## RAW DATA
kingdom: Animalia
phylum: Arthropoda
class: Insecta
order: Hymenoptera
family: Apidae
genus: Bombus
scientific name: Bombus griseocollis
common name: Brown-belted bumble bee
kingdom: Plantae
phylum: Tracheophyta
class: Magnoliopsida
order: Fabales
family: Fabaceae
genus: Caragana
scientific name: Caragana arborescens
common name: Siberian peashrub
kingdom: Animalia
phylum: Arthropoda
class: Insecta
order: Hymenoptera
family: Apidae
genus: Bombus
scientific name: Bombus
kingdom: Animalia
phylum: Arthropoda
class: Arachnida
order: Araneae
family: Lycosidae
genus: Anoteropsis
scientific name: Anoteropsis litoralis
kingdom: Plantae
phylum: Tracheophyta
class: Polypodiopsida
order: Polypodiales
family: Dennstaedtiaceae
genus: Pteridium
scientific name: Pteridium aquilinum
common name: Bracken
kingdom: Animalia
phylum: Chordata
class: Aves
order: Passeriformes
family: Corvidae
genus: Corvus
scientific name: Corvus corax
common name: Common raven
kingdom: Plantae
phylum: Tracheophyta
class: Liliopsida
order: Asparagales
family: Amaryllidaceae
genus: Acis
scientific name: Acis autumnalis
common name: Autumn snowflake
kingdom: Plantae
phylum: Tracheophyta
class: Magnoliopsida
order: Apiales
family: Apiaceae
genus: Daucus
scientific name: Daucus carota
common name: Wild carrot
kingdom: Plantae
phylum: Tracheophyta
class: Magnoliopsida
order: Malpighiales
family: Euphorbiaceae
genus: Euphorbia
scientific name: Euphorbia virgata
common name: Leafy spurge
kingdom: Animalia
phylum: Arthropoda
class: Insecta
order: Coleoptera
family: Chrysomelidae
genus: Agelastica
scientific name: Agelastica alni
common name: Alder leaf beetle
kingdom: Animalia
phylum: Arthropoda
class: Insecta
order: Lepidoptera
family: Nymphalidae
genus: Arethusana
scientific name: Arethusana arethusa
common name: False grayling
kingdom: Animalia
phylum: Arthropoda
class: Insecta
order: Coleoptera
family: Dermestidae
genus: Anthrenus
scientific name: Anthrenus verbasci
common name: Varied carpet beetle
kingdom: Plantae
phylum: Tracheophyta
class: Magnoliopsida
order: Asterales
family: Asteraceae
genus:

## WHAT THE TASK ASKS
Reproduce every line of the listing above without a single change.

## RESULT FOR THIS EXERCISE
kingdom: Animalia
phylum: Arthropoda
class: Insecta
order: Hymenoptera
family: Apidae
genus: Bombus
scientific name: Bombus griseocollis
common name: Brown-belted bumble bee
kingdom: Plantae
phylum: Tracheophyta
class: Magnoliopsida
order: Fabales
family: Fabaceae
genus: Caragana
scientific name: Caragana arborescens
common name: Siberian peashrub
kingdom: Animalia
phylum: Arthropoda
class: Insecta
order: Hymenoptera
family: Apidae
genus: Bombus
scientific name: Bombus
kingdom: Animalia
phylum: Arthropoda
class: Arachnida
order: Araneae
family: Lycosidae
genus: Anoteropsis
scientific name: Anoteropsis litoralis
kingdom: Plantae
phylum: Tracheophyta
class: Polypodiopsida
order: Polypodiales
family: Dennstaedtiaceae
genus: Pteridium
scientific name: Pteridium aquilinum
common name: Bracken
kingdom: Animalia
phylum: Chordata
class: Aves
order: Passeriformes
family: Corvidae
genus: Corvus
scientific name: Corvus corax
common name: Common raven
kingdom: Plantae
phylum: Tracheophyta
class: Liliopsida
order: Asparagales
family: Amaryllidaceae
genus: Acis
scientific name: Acis autumnalis
common name: Autumn snowflake
kingdom: Plantae
phylum: Tracheophyta
class: Magnoliopsida
order: Apiales
family: Apiaceae
genus: Daucus
scientific name: Daucus carota
common name: Wild carrot
kingdom: Plantae
phylum: Tracheophyta
class: Magnoliopsida
order: Malpighiales
family: Euphorbiaceae
genus: Euphorbia
scientific name: Euphorbia virgata
common name: Leafy spurge
kingdom: Animalia
phylum: Arthropoda
class: Insecta
order: Coleoptera
family: Chrysomelidae
genus: Agelastica
scientific name: Agelastica alni
common name: Alder leaf beetle
kingdom: Animalia
phylum: Arthropoda
class: Insecta
order: Lepidoptera
family: Nymphalidae
genus: Arethusana
scientific name: Arethusana arethusa
common name: False grayling
kingdom: Animalia
phylum: Arthropoda
class: Insecta
order: Coleoptera
family: Dermestidae
genus: Anthrenus
scientific name: Anthrenus verbasci
common name: Varied carpet beetle
kingdom: Plantae
phylum: Tracheophyta
class: Magnoliopsida
order: Asterales
family: Asteraceae
genus:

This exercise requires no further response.